WASHINGTON, United States—The US Supreme Court agreed Friday to hear yet another challenge to President Barack Obama’s health care law, this one from religious groups refusing to pay for their employees’ birth control.
The hearing, expected before the high court in late March, will mark the latest in a stream of legal attacks on the Affordable Care Act (ACA).
It will pit issues of women’s right to equal health care against constitutionally protected religious freedoms.
Seven religious nonprofit groups—including the Catholic Archdiocese of Washington and the Little Sisters of the Poor, a group of Catholic nuns who operate nursing homes—have asked to be exempted on grounds of conscience from the contraceptive requirements of the ACA, which Obama signed into law the year after he took office.

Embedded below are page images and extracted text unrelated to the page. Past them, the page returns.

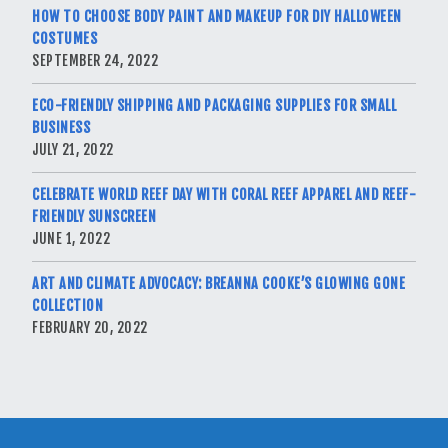
HOW TO CHOOSE BODY PAINT AND MAKEUP FOR DIY HALLOWEEN
COSTUMES
SEPTEMBER 24, 2022
ECO-FRIENDLY SHIPPING AND PACKAGING SUPPLIES FOR SMALL
BUSINESS
JULY 21, 2022
CELEBRATE WORLD REEF DAY WITH CORAL REEF APPAREL AND REEF-
FRIENDLY SUNSCREEN
JUNE 1, 2022
ART AND CLIMATE ADVOCACY: BREANNA COOKE’S GLOWING GONE
COLLECTION
FEBRUARY 20, 2022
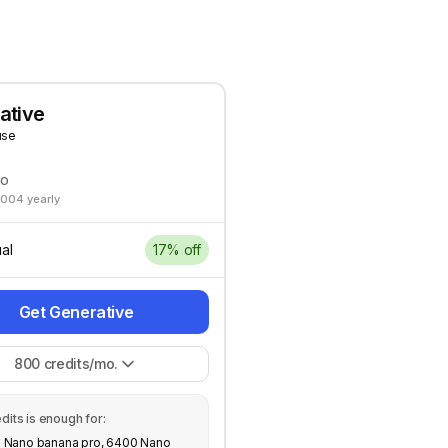
ative
use
mo
2004 yearly
al
17% off
Get Generative
800
credits/mo.
dits is enough for:
 Nano banana pro, 6400 Nano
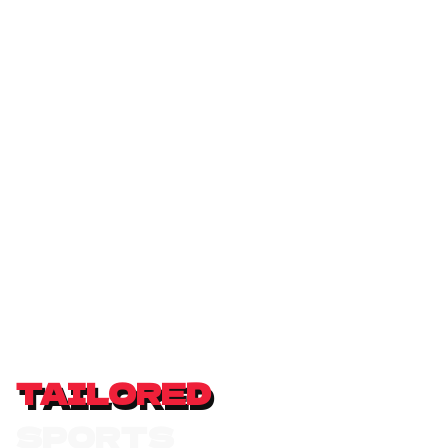
TAILORED
S
P
O
R
T
S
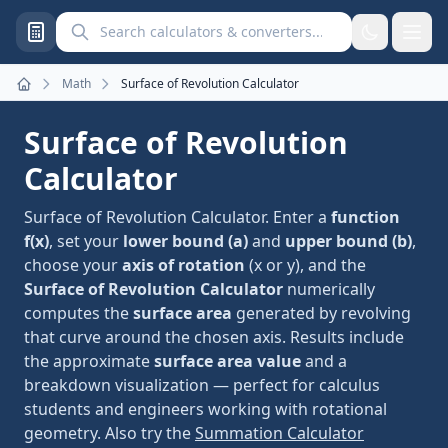
Search calculators and converters
Math
Surface of Revolution Calculator
Home
Surface of Revolution
Calculator
Surface of Revolution Calculator. Enter a
function
f(x)
, set your
lower bound (a)
and
upper bound (b)
,
choose your
axis of rotation
(x or y), and the
Surface of Revolution Calculator
numerically
computes the
surface area
generated by revolving
that curve around the chosen axis. Results include
the approximate
surface area value
and a
breakdown visualization — perfect for calculus
students and engineers working with rotational
geometry. Also try the
Summation Calculator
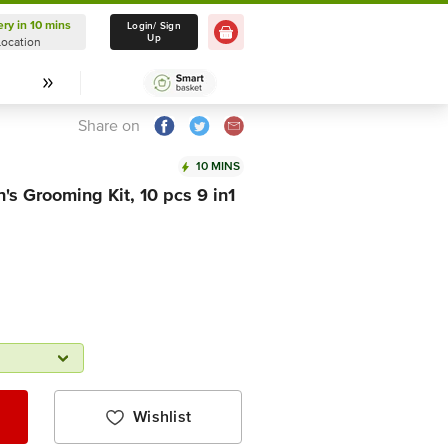
ery in 10 mins
Delivery in 10 mins
Login/ Sign
Up
Location
Select Location
Share on
10 MINS
s Grooming Kit, 10 pcs 9 in1
Wishlist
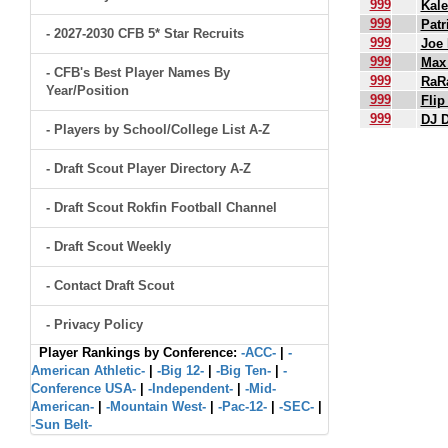
999
Kal
999
Patr
- 2027-2030 CFB 5* Star Recruits
999
Joe
999
Max
- CFB's Best Player Names By
999
RaRa
Year/Position
999
Flip
999
DJ 
- Players by School/College List A-Z
.
- Draft Scout Player Directory A-Z
- Draft Scout Rokfin Football Channel
- Draft Scout Weekly
- Contact Draft Scout
- Privacy Policy
Player Rankings by Conference:
-ACC-
|
-
American Athletic-
|
-Big 12-
|
-Big Ten-
|
-
Conference USA-
|
-Independent-
|
-Mid-
American-
|
-Mountain West-
|
-Pac-12-
|
-SEC-
|
-Sun Belt-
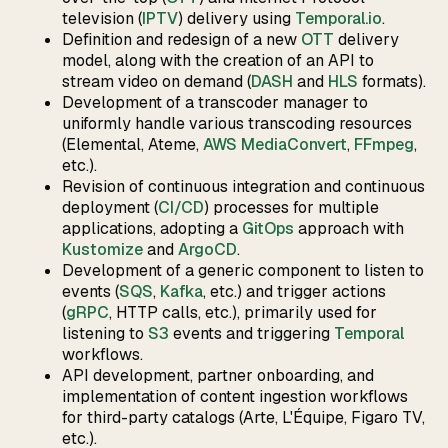
television (
IPTV
) delivery using
Temporal.io
.
Definition and redesign of a new
OTT
delivery
model, along with the creation of an API to
stream video on demand (
DASH
and
HLS
formats).
Development of a transcoder manager to
uniformly handle various transcoding resources
(Elemental, Ateme,
AWS MediaConvert
,
FFmpeg
,
etc.).
Revision of continuous integration and continuous
deployment (
CI/CD
) processes for multiple
applications, adopting a
GitOps
approach with
Kustomize
and
ArgoCD
.
Development of a generic component to listen to
events (
SQS
,
Kafka
, etc.) and trigger actions
(
gRPC
, HTTP calls, etc.), primarily used for
listening to
S3
events and triggering
Temporal
workflows.
API development, partner onboarding, and
implementation of content ingestion workflows
for third-party catalogs (Arte, L'Équipe, Figaro TV,
etc.).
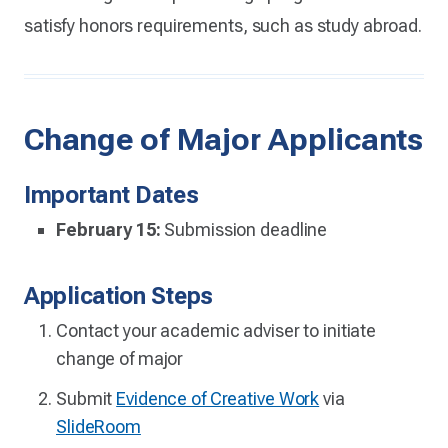
satisfy honors requirements, such as study abroad.
Change of Major Applicants
Important Dates
February 15:
Submission deadline
Application Steps
Contact your academic adviser to initiate
change of major
Submit
Evidence of Creative Work
via
SlideRoom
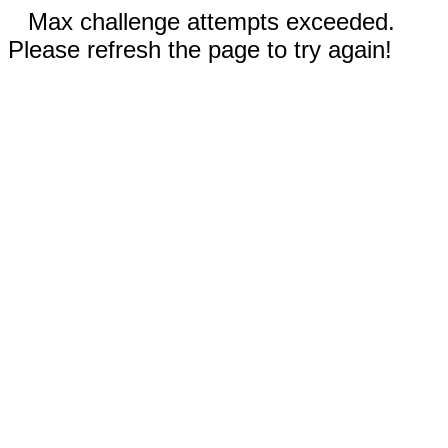
Max challenge attempts exceeded.
Please refresh the page to try again!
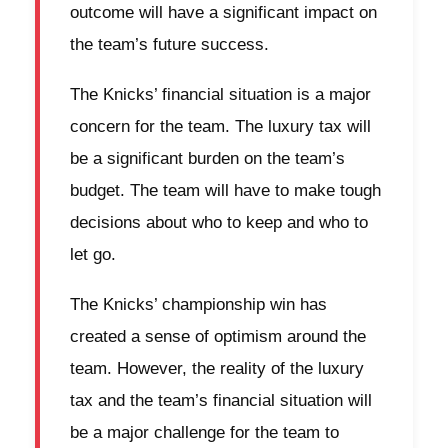
outcome will have a significant impact on
the team’s future success.
The Knicks’ financial situation is a major
concern for the team. The luxury tax will
be a significant burden on the team’s
budget. The team will have to make tough
decisions about who to keep and who to
let go.
The Knicks’ championship win has
created a sense of optimism around the
team. However, the reality of the luxury
tax and the team’s financial situation will
be a major challenge for the team to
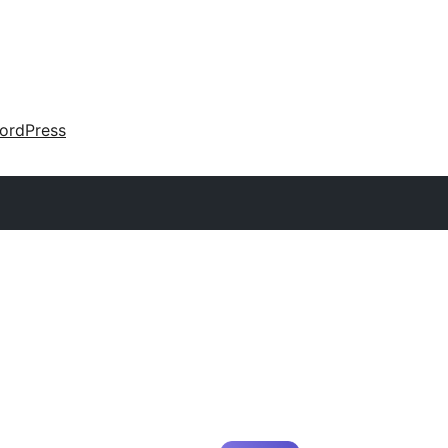
ordPress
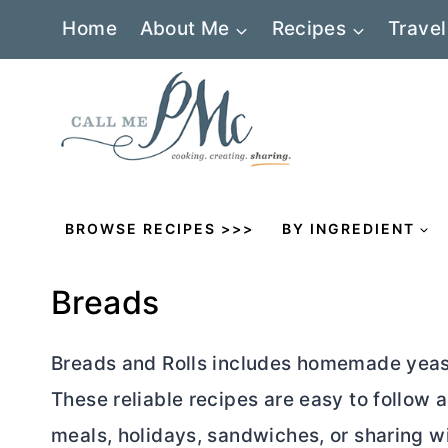
Skip
Home
About Me
Recipes
Travel
to
content
BROWSE RECIPES >>>
BY INGREDIENT
Breads
Breads and Rolls includes homemade yeast l
These reliable recipes are easy to follow 
meals, holidays, sandwiches, or sharing wi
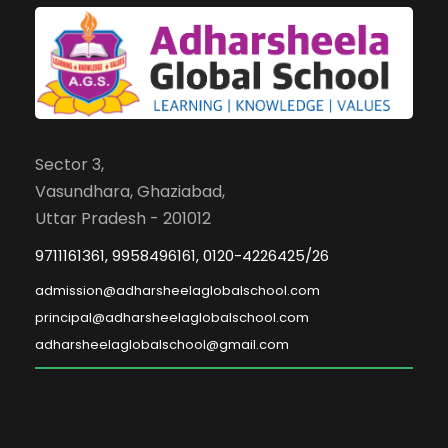
Sector 3,
Vasundhara, Ghaziabad,
Uttar Pradesh - 201012
9711161361, 9958496161, 0120-4226425/26
admission@adharsheelaglobalschool.com
principal@adharsheelaglobalschool.com
adharsheelaglobalschool@gmail.com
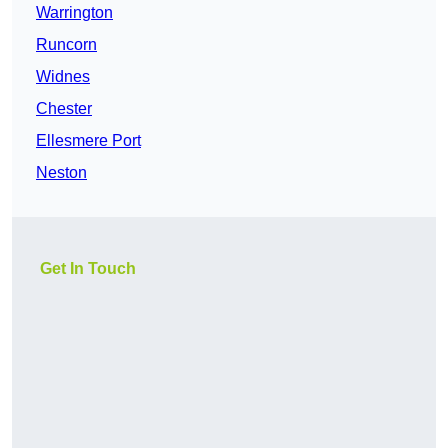
Warrington
Runcorn
Widnes
Chester
Ellesmere Port
Neston
Get In Touch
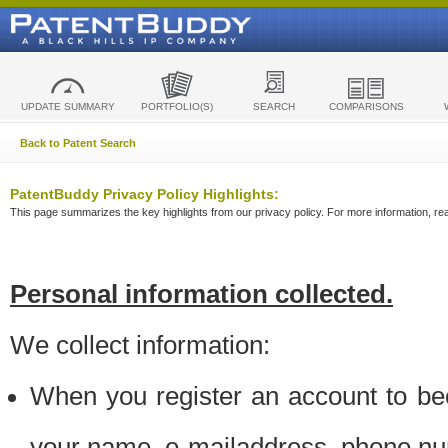
UPDATE SUMMARY
PORTFOLIO(S)
SEARCH
COMPARISONS
Back to Patent Search
PatentBuddy Privacy Policy Highlights:
This page summarizes the key highlights from our privacy policy. For more information, read
Personal information collected.
We collect information:
When you register an account to be
your name, e-mailaddress, phone n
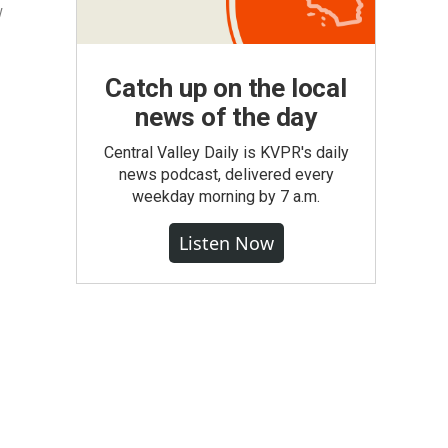
y
Catch up on the local
news of the day
Central Valley Daily is KVPR's daily
news podcast, delivered every
weekday morning by 7 a.m.
Listen Now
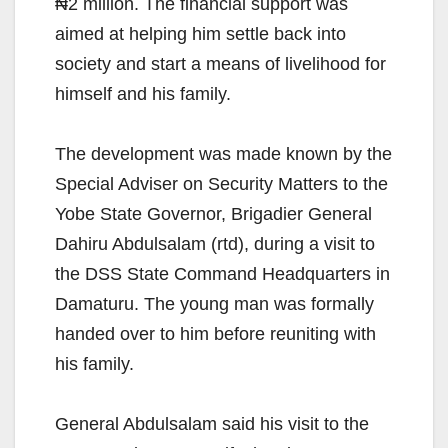
₦2 million. The financial support was
aimed at helping him settle back into
society and start a means of livelihood for
himself and his family.
The development was made known by the
Special Adviser on Security Matters to the
Yobe State Governor, Brigadier General
Dahiru Abdulsalam (rtd), during a visit to
the DSS State Command Headquarters in
Damaturu. The young man was formally
handed over to him before reuniting with
his family.
General Abdulsalam said his visit to the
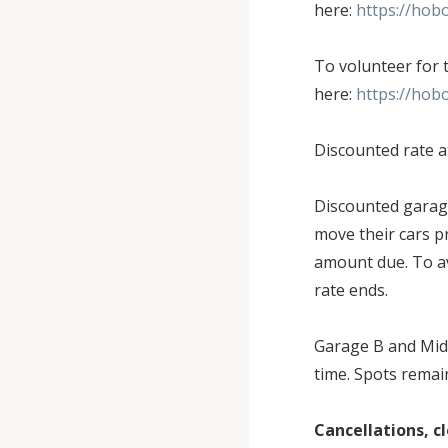
here:
https://hob
To volunteer for 
here:
https://hob
Discounted rate a
Discounted garage
move their cars pr
amount due. To av
rate ends.
Garage B and Midt
time. Spots remai
Cancellations, 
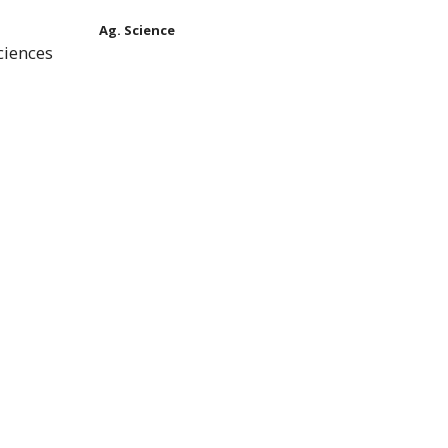
Ag. Science
ciences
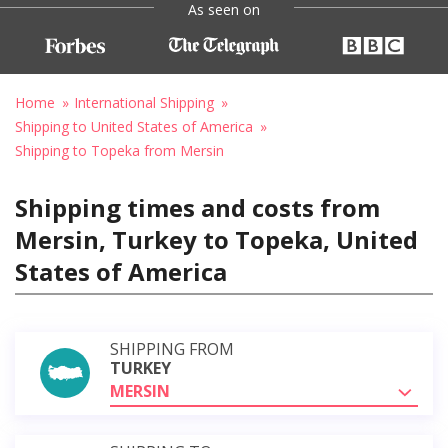
As seen on
Home
International Shipping
Shipping to United States of America
Shipping to Topeka from Mersin
Shipping times and costs from
Mersin, Turkey to Topeka, United
States of America
SHIPPING FROM
TURKEY
MERSIN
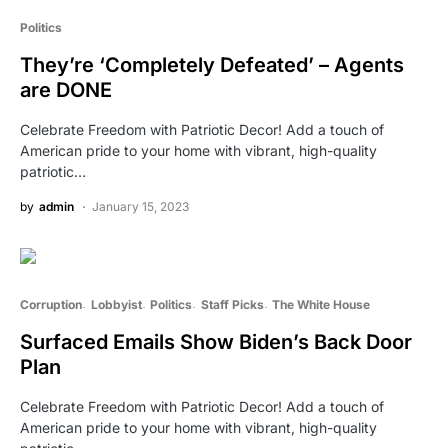
Politics
They’re ‘Completely Defeated’ – Agents
are DONE
Celebrate Freedom with Patriotic Decor! Add a touch of
American pride to your home with vibrant, high-quality
patriotic…
by
admin
January 15, 2023
Corruption
Lobbyist
Politics
Staff Picks
The White House
Surfaced Emails Show Biden’s Back Door
Plan
Celebrate Freedom with Patriotic Decor! Add a touch of
American pride to your home with vibrant, high-quality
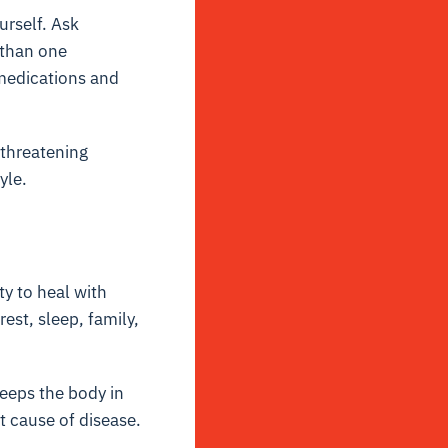
urself. Ask
 than one
 medications and
-threatening
yle.
ty to heal with
est, sleep, family,
eeps the body in
t cause of disease.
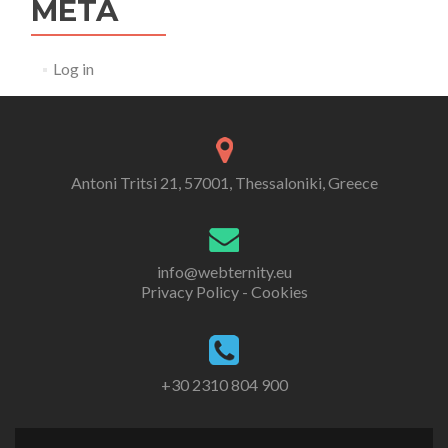
META
Log in
Antoni Tritsi 21, 57001, Thessaloniki, Greece
info@webternity.eu
Privacy Policy - Cookies
+30 2310 804 900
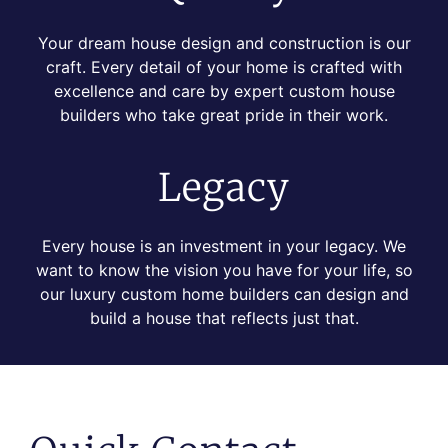
Your dream house design and construction is our
craft. Every detail of your home is crafted with
excellence and care by expert custom house
builders who take great pride in their work.
Legacy
Every house is an investment in your legacy. We
want to know the vision you have for your life, so
our luxury custom home builders can design and
build a house that reflects just that.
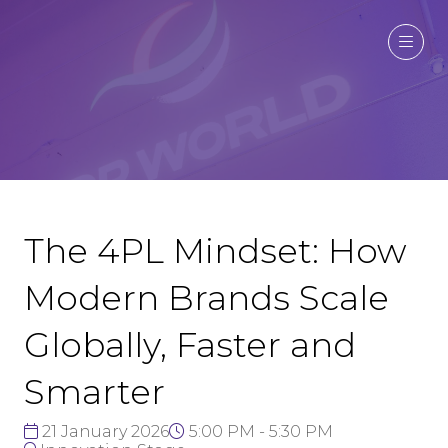
The 4PL Mindset: How
Modern Brands Scale
Globally, Faster and
Smarter
21 January 2026
5:00 PM - 5:30 PM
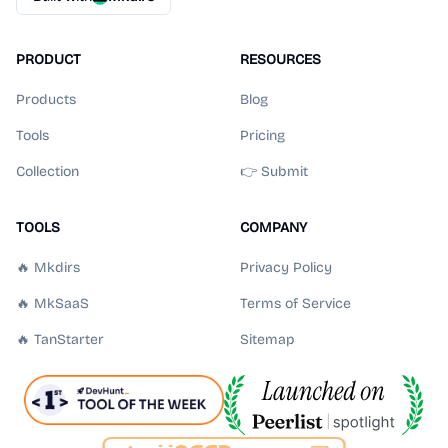
PRODUCT
RESOURCES
Products
Blog
Tools
Pricing
Collection
👉 Submit
TOOLS
COMPANY
🔥 Mkdirs
Privacy Policy
🔥 MkSaaS
Terms of Service
🔥 TanStarter
Sitemap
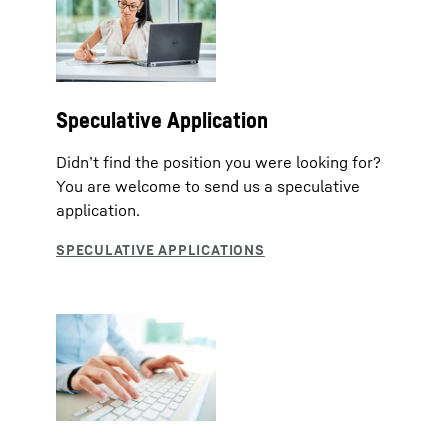
Speculative Application
Didn’t find the position you were looking for?
You are welcome to send us a speculative
application.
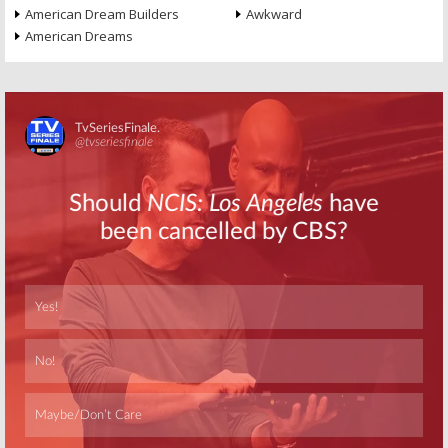
American Dream Builders
Awkward
American Dreams
Skip
Skip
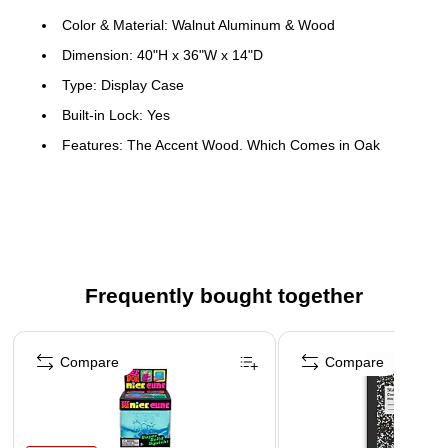
Color & Material: Walnut Aluminum & Wood
Dimension: 40"H x 36"W x 14"D
Type: Display Case
Built-in Lock: Yes
Features: The Accent Wood, Which Comes in Oak
Veneer or Wood-Grained Vinyl, Completes the Design for
a Clean & Uncluttered Appearance
This product can expose you to chemicals, including
Wood Dust, which are known to the State of California to
cause cancer. For more information, visit
Frequently bought together
www.P65Warnings.ca.gov.
Page 1 of 4
Compare
Compare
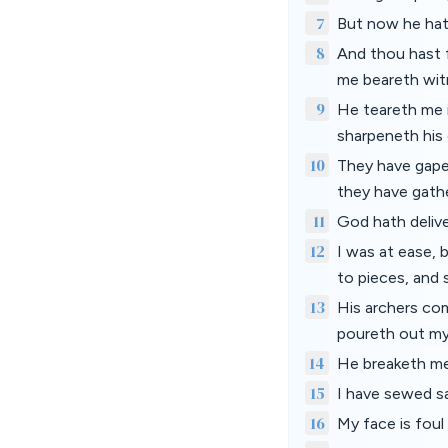
7
But now he hat
8
And thou hast f
me beareth wit
9
He teareth me 
sharpeneth his
10
They have gape
they have gath
11
God hath deliv
12
I was at ease,
to pieces, and 
13
His archers co
poureth out my
14
He breaketh me
15
I have sewed sa
16
My face is foul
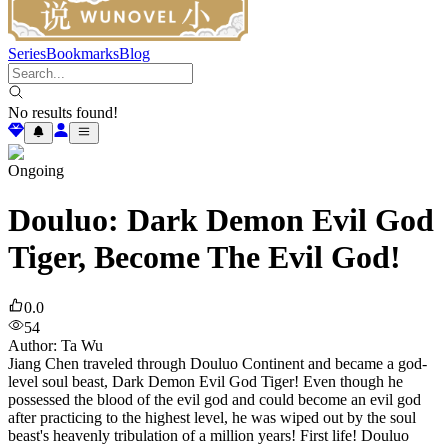
Series
Bookmarks
Blog
No results found!
Ongoing
Douluo: Dark Demon Evil God
Tiger, Become The Evil God!
0.0
54
Author
:
Ta Wu
Jiang Chen traveled through Douluo Continent and became a god-
level soul beast, Dark Demon Evil God Tiger! Even though he
possessed the blood of the evil god and could become an evil god
after practicing to the highest level, he was wiped out by the soul
beast's heavenly tribulation of a million years! First life! Douluo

The law has drawn the contempt of many conservatives, who view it as a case of presidential overreach that imposes costs on employers and reduces individuals’ health care choices. It has, however, extended health coverage to millions of Americans.
Three previous legal challenges to the law have reached the Supreme Court. Each has been rebuffed, if narrowly. This challenge, even if it prevails in the court, poses a much narrower threat to the ACA.
The law provides for exemptions for employers who object to paying for their workers’ birth control; they need only make a formal certification of their objections, and the costs of contraception are then assumed by insurance companies.
But the religious institutions pressing the current challenge, which operate clinics, charitable associations or universities, contend that the simple act of making such a statement implicates them, almost as accessories, in an act fundamentally contrary to their values.
They are asking to be given a definitive exemption, such as the Supreme Court has previously extended to churches or strictly religious groups.